___ DATA FOR THIS EXERCISE ___

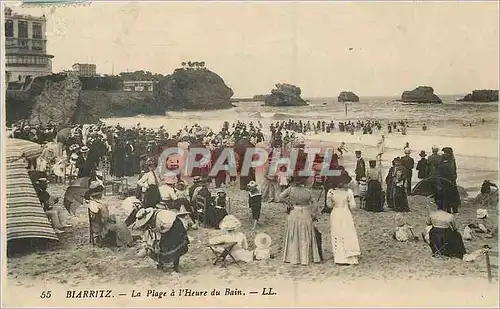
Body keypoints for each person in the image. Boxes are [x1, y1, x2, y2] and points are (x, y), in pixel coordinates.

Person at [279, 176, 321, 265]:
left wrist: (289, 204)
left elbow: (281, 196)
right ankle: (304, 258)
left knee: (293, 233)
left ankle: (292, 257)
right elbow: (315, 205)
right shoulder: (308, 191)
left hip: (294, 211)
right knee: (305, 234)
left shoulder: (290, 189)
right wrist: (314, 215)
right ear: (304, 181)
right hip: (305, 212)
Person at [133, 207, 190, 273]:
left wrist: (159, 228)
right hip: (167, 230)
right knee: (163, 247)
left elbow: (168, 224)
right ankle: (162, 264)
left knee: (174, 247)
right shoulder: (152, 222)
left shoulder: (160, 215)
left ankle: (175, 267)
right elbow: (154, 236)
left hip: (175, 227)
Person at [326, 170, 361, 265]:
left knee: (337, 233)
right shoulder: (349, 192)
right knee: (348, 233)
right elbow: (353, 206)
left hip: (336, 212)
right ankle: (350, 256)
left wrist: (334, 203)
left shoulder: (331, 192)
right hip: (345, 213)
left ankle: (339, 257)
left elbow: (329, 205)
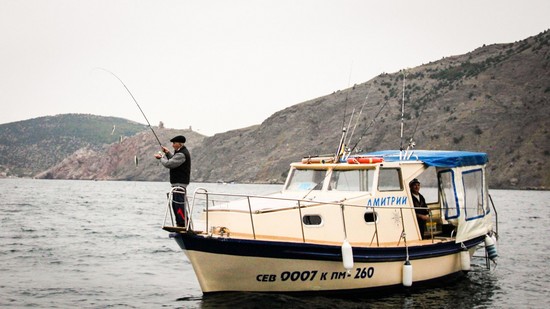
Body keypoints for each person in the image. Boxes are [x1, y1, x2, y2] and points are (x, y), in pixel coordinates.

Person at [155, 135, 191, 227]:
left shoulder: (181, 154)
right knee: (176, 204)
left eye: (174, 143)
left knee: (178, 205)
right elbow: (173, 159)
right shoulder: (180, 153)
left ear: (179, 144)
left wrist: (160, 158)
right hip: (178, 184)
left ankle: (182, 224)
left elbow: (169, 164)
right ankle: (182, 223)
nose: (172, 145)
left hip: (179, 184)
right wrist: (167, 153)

___
___ DATA FOR THIS EXERCISE ___

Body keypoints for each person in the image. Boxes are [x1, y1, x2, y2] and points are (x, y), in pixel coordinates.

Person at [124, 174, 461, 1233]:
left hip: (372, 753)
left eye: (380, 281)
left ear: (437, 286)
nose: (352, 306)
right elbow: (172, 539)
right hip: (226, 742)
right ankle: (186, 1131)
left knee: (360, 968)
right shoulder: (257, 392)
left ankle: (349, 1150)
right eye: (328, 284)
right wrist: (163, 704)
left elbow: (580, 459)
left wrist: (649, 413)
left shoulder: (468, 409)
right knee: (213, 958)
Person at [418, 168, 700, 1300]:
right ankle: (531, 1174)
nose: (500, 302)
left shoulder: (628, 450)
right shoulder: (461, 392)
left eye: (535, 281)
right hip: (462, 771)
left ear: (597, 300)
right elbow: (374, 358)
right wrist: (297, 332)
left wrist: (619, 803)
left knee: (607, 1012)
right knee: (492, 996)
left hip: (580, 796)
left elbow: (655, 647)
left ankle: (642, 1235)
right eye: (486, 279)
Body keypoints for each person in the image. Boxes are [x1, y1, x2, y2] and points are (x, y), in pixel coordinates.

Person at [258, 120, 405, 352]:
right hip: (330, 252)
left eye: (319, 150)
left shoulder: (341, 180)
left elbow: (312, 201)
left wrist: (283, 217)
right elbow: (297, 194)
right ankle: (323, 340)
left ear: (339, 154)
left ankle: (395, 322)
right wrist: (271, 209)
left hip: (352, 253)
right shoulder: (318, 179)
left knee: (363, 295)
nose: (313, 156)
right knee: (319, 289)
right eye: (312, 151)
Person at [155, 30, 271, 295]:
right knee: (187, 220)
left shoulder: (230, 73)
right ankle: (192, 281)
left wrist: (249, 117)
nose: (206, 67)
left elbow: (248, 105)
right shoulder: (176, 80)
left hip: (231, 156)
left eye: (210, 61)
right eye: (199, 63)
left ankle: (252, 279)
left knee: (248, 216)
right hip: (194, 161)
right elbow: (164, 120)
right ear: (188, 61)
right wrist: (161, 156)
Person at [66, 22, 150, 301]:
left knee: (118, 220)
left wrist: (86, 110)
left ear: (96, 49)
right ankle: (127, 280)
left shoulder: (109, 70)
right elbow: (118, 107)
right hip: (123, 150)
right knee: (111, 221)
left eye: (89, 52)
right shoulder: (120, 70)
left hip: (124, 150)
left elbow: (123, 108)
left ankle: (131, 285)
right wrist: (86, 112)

___

### EXERCISE AIM
From the records above, copy out the line with "right elbow: (297, 194)", the line with "left ankle: (252, 279)", and every line between them, word for word.

### REPLY
right elbow: (297, 194)
right ankle: (323, 340)
left ear: (339, 154)
left ankle: (395, 322)
right wrist: (271, 209)
left hip: (352, 253)
right shoulder: (318, 179)
left knee: (363, 295)
nose: (313, 156)
right knee: (319, 289)
right eye: (312, 151)
Person at [155, 30, 271, 295]:
right knee: (187, 220)
left shoulder: (230, 73)
right ankle: (192, 281)
left wrist: (249, 117)
nose: (206, 67)
left elbow: (248, 105)
right shoulder: (176, 80)
left hip: (231, 156)
left eye: (210, 61)
right eye: (199, 63)
left ankle: (252, 279)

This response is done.